### The problem
You are to retype exactly the line with "# What is the Reward?" and every line after it in the entries below.
[[ Input records open ]]
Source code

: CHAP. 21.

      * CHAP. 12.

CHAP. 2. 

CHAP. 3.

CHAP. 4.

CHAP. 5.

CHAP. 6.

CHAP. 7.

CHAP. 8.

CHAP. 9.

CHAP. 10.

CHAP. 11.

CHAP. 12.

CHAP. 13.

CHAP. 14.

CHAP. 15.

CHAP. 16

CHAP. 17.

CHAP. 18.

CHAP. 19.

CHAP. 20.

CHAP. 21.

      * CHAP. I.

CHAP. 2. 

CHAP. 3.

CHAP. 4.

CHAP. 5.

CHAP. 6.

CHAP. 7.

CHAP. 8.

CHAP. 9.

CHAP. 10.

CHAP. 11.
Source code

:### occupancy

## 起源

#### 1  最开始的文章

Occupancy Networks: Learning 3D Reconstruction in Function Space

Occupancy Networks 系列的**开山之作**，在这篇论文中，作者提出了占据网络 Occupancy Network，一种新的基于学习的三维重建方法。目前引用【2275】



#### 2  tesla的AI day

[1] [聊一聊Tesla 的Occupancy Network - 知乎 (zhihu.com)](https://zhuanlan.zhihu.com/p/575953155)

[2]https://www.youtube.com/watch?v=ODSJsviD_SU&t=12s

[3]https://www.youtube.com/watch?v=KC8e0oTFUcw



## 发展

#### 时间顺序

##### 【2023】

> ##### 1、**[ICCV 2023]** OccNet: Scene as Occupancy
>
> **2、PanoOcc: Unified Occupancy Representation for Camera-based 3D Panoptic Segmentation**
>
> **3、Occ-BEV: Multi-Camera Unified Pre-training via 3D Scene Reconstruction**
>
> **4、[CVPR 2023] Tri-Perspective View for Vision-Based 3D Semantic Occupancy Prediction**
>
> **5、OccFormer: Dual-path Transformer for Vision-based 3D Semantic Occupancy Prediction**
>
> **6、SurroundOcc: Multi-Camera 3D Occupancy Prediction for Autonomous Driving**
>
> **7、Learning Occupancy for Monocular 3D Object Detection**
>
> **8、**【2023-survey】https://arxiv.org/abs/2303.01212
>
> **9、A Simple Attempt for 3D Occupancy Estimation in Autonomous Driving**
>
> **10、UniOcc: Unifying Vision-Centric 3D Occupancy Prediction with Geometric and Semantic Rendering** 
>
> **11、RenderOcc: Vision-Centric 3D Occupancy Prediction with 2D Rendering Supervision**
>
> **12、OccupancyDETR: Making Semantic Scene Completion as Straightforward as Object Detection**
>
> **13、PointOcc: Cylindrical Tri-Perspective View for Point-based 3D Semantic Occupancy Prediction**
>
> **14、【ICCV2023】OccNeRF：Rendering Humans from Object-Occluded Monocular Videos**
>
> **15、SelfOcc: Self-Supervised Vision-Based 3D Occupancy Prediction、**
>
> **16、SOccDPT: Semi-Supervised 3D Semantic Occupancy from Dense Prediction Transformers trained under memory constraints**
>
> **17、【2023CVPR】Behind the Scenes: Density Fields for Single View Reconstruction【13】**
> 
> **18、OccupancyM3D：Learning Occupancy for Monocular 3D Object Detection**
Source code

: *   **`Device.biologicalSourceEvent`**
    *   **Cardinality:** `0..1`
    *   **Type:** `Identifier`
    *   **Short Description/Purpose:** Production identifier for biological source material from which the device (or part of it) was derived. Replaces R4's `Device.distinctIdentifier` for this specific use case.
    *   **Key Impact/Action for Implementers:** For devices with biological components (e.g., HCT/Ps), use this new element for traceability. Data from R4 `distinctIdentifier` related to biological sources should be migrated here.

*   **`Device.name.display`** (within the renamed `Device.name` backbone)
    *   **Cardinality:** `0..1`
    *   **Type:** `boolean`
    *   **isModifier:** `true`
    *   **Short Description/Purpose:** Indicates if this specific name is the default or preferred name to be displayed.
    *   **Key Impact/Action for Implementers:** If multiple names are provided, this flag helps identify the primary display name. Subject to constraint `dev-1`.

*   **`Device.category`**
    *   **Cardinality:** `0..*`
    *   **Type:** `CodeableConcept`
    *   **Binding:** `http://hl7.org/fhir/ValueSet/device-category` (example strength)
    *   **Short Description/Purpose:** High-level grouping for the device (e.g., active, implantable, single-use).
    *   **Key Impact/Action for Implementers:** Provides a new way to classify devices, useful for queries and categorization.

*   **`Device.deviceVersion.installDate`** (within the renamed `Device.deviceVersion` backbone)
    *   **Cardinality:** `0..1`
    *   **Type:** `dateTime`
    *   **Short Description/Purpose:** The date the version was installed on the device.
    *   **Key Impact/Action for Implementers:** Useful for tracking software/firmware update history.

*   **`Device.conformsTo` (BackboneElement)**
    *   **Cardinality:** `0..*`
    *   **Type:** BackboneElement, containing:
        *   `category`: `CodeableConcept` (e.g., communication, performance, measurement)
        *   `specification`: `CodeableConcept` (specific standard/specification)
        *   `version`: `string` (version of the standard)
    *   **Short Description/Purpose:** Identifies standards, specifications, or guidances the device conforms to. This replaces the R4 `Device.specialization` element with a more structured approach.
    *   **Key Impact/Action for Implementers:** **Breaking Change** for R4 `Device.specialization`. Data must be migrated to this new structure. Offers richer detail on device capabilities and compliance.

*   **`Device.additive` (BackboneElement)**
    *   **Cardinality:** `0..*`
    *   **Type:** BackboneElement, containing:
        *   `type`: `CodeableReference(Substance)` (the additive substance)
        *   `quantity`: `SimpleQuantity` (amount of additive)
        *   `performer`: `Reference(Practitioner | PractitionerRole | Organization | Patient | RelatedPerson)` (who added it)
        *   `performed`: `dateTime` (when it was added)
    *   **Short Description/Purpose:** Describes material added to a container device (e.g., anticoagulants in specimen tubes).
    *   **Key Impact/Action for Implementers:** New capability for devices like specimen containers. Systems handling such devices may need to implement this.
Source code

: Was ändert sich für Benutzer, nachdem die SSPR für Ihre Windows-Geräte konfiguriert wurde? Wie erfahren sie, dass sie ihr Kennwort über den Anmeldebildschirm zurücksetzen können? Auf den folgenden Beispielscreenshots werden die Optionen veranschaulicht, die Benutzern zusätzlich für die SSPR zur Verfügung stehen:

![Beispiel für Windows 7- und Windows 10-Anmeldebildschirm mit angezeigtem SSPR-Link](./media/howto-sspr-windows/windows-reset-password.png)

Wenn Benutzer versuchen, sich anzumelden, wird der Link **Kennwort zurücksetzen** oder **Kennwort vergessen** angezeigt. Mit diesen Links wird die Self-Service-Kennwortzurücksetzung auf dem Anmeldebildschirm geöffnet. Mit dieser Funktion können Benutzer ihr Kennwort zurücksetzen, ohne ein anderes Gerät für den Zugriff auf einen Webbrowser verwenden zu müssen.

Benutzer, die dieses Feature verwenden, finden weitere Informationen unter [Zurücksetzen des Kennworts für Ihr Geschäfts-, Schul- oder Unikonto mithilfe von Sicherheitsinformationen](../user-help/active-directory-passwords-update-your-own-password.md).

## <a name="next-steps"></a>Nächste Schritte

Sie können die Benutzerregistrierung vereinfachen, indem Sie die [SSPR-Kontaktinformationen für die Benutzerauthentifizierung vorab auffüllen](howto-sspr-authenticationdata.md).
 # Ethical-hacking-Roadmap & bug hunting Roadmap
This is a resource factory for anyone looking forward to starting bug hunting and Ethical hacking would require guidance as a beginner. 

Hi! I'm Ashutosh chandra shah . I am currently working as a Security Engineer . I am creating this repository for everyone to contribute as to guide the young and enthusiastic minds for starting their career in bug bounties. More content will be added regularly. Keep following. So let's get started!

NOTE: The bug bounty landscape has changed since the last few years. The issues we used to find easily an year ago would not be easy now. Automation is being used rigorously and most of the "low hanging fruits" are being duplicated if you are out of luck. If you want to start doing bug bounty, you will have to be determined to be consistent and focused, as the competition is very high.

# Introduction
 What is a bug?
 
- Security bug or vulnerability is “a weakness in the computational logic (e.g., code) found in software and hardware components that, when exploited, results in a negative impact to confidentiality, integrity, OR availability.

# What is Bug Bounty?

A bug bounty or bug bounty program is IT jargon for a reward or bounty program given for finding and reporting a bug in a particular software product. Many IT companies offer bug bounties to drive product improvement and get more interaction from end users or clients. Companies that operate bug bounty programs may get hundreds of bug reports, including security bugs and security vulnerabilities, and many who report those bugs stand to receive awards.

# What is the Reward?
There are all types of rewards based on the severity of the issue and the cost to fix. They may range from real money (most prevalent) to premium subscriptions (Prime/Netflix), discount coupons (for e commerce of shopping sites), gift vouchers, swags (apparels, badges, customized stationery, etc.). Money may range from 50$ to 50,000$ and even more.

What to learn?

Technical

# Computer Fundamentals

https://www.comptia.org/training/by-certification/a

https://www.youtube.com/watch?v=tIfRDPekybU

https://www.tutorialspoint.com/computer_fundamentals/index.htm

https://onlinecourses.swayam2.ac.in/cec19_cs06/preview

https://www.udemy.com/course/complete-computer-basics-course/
[[ Input records closed ]]
### Answer to this task
# What is the Reward?
There are all types of rewards based on the severity of the issue and the cost to fix. They may range from real money (most prevalent) to premium subscriptions (Prime/Netflix), discount coupons (for e commerce of shopping sites), gift vouchers, swags (apparels, badges, customized stationery, etc.). Money may range from 50$ to 50,000$ and even more.

What to learn?

Technical

# Computer Fundamentals

https://www.comptia.org/training/by-certification/a

https://www.youtube.com/watch?v=tIfRDPekybU

https://www.tutorialspoint.com/computer_fundamentals/index.htm

https://onlinecourses.swayam2.ac.in/cec19_cs06/preview

https://www.udemy.com/course/complete-computer-basics-course/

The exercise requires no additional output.